▶ **EXERCISE SET**
a. In the thread about Oakly and Caue enjoying the warm day, what did Finn do when it was warm enough?
b. Translate this sentence from the thread about Oakly and Caue into Spanish: "It was in the 50s here in CT too; bright sunny skies and it seemed almost a shame to do anything inside."

▶ **SELECTED EXCERPT**
★ ★ ★ ★
# Oakly and Caue Enjoying the Warm Day



## AmberSunrise (Apr 1, 2009)

Beautiful shots  

It was in the 50s here in CT too; bright sunny skies and it seemed almost a shame to do anything inside.


----------



## AlanK (Jun 28, 2008)

I think you kinda like those two What a great weekend day they look to have had. All of those pictures are GReat. The second and 3rd one are just awesome testament to what buddy's are


----------



## Finn's Fan (Dec 22, 2007)

Great shots, Rob! It was in the 50s here, too, warm enough for Finn to run next door and steal labby Zeke's tennis balls


----------



## janine (Aug 8, 2009)

Great shots I always love your pictures....My husband and I took our boys for a nice warm walk at the park and creek today, took my little wimpy camera and really thought I wish I had a cool camera like Rob has!!! Someday


----------



## Nola09 (Dec 20, 2009)

At first i was like "You must be in the west coast" then i seen the snow:no:

Good Looking shots and even better looken Pups


----------



## tennisball (Oct 14, 2009)

Great pics! I love the 6th one.
★ ★ ★ ★
Extracted page text data:
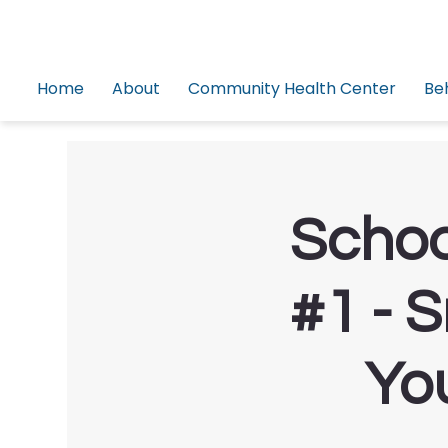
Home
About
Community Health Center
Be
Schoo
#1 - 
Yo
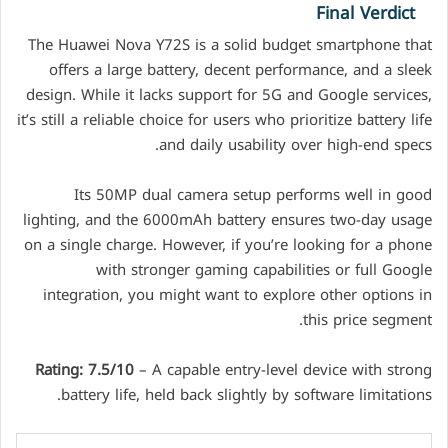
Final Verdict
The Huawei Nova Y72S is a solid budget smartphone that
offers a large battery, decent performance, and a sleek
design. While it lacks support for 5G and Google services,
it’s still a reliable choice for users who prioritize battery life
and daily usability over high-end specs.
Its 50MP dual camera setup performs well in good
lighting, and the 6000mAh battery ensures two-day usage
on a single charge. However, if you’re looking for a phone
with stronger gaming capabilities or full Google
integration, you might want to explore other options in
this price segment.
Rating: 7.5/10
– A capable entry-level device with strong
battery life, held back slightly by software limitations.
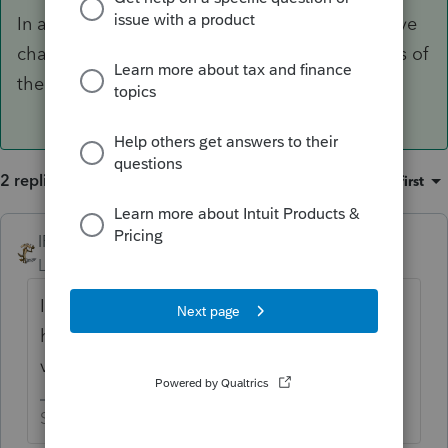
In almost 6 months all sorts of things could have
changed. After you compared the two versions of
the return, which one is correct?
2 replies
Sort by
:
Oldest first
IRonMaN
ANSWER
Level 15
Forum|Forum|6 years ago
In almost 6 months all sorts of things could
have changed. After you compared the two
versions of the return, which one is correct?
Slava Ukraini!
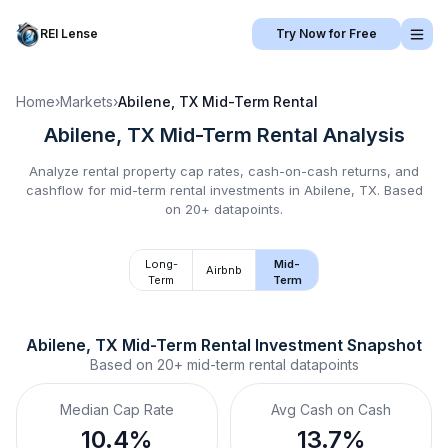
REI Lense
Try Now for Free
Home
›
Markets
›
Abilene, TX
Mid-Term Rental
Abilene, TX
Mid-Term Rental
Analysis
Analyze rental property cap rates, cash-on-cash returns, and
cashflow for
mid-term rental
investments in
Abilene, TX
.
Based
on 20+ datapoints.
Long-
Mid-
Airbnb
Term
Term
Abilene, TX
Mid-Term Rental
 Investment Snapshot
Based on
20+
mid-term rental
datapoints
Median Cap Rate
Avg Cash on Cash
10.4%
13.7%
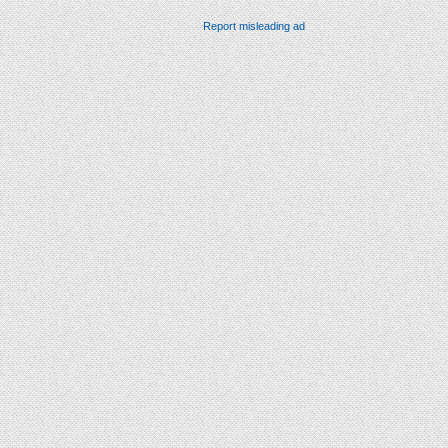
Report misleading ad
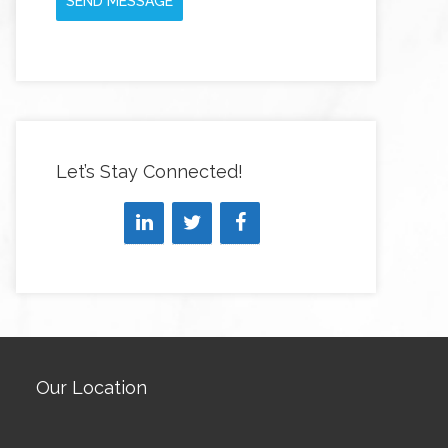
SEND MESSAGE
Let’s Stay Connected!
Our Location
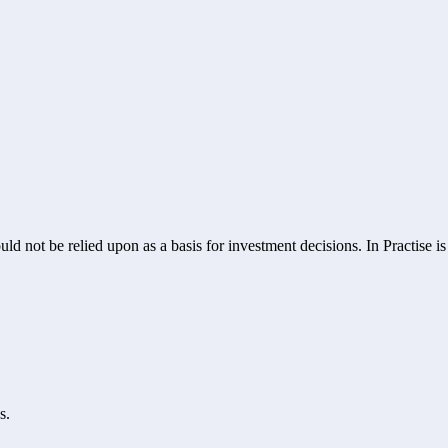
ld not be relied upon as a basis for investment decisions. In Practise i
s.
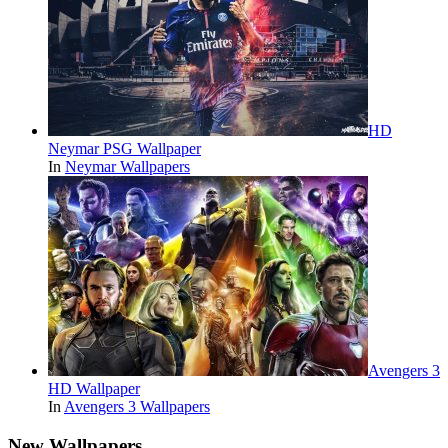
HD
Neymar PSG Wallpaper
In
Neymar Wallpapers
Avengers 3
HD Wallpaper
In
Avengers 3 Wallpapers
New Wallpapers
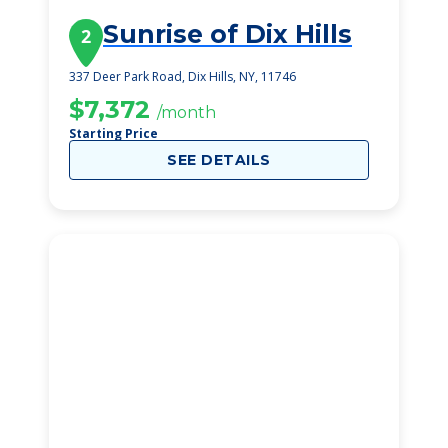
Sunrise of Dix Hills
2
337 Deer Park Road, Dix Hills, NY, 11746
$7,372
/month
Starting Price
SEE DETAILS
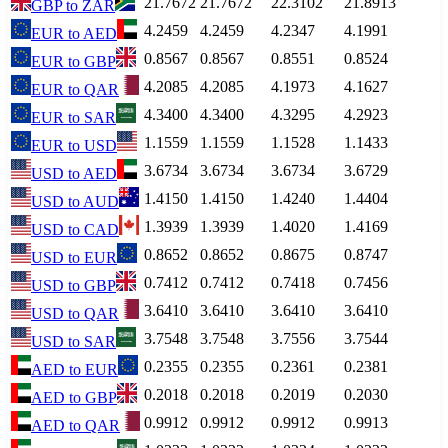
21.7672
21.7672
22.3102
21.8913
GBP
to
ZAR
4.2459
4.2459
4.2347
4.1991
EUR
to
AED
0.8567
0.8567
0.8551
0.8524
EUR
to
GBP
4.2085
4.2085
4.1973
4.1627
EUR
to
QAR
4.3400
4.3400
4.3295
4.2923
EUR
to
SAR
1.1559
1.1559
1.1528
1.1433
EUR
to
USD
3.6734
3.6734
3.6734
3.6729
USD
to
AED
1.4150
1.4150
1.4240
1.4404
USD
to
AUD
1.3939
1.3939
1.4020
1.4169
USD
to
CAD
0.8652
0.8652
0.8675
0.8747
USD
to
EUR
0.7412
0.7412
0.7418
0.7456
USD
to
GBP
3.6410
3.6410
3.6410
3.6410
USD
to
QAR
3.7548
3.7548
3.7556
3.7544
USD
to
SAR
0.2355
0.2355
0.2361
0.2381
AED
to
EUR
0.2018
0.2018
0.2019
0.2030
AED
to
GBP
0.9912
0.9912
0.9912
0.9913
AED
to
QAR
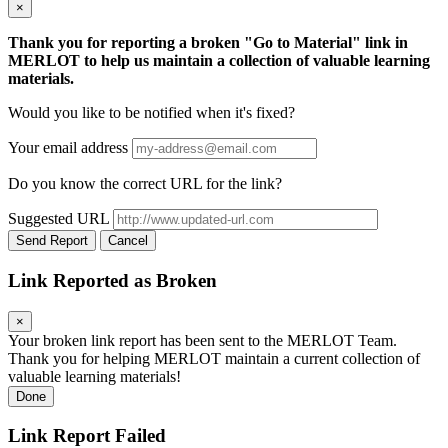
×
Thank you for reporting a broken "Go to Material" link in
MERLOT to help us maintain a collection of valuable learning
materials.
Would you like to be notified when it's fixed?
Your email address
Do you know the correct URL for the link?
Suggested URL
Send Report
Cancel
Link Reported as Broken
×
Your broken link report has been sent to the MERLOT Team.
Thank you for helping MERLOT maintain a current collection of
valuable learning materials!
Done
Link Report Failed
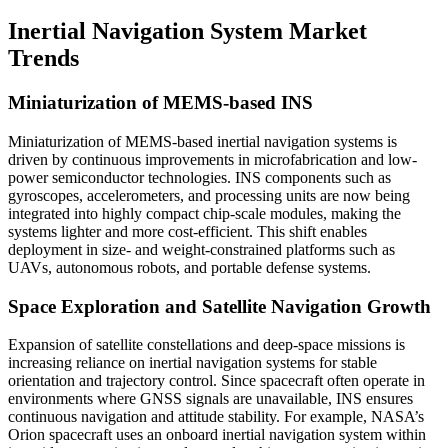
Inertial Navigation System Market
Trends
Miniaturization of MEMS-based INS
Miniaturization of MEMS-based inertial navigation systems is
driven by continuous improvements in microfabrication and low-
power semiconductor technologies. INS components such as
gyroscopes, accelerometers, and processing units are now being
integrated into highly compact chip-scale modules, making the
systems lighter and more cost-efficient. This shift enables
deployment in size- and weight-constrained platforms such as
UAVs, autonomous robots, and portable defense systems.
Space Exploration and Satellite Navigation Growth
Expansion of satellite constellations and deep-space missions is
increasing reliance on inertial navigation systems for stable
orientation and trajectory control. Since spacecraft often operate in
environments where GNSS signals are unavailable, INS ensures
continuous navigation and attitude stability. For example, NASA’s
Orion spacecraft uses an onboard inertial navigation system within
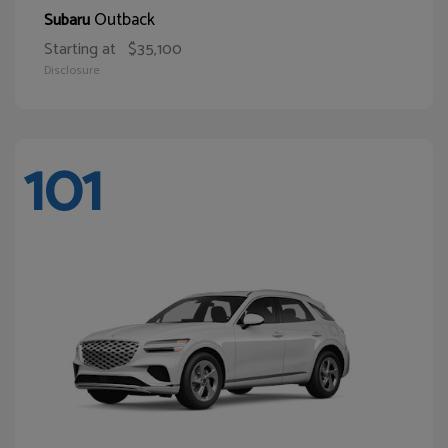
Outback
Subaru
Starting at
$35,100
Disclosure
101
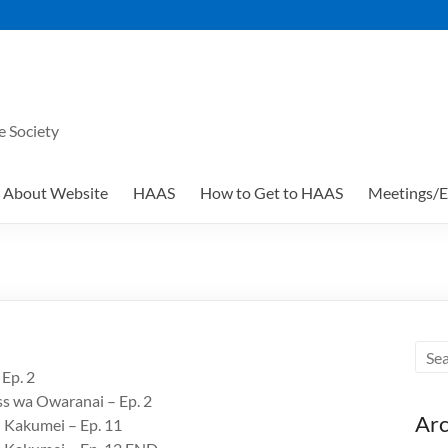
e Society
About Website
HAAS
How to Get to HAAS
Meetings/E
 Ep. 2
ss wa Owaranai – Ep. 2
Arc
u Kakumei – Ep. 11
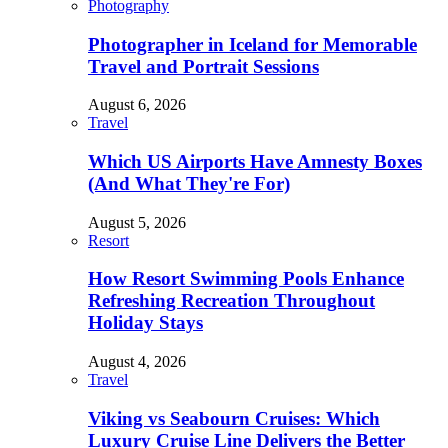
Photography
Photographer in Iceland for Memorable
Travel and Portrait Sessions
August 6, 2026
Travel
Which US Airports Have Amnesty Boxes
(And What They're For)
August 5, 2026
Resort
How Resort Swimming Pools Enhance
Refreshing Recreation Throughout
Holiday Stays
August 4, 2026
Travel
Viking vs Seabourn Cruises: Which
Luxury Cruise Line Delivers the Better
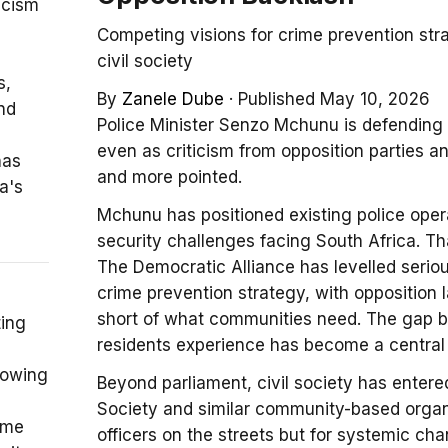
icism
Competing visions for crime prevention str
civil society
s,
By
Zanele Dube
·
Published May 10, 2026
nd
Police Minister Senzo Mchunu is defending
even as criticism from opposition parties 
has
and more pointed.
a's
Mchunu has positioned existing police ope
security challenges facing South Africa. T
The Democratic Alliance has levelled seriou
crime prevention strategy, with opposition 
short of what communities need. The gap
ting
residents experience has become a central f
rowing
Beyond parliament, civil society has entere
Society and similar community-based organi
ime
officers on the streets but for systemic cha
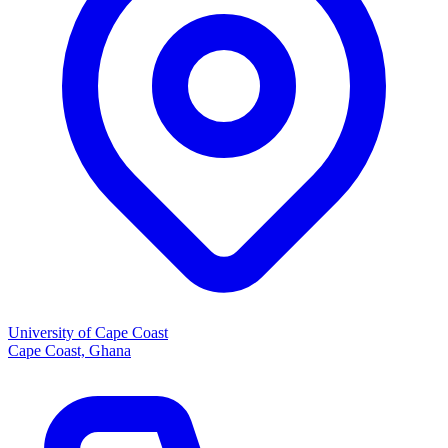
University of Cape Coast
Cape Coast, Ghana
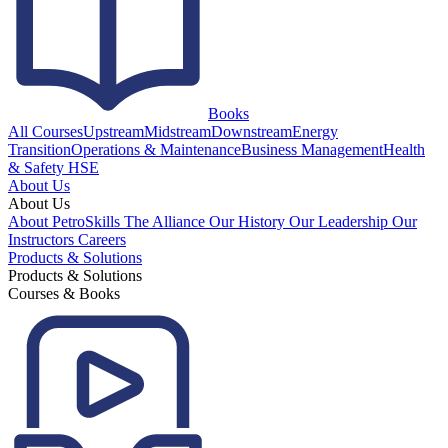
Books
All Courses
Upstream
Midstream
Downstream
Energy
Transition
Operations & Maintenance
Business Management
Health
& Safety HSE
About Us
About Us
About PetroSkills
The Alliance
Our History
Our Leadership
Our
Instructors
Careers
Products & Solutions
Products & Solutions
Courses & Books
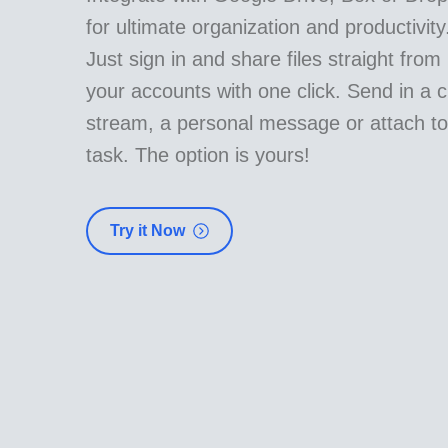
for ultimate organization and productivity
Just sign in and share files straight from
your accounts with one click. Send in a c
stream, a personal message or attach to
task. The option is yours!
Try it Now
★ ★ ★ ★
▶ **SOLUTIONS TO EACH TASK**
a. Finn ran next door and stole labby Zeke's tennis balls.

b. Aquí en CT también estábamos en los 50 y pico; cielos brillantes y soleados, y parecía casi una lástima hacer cualquier cosa adentro.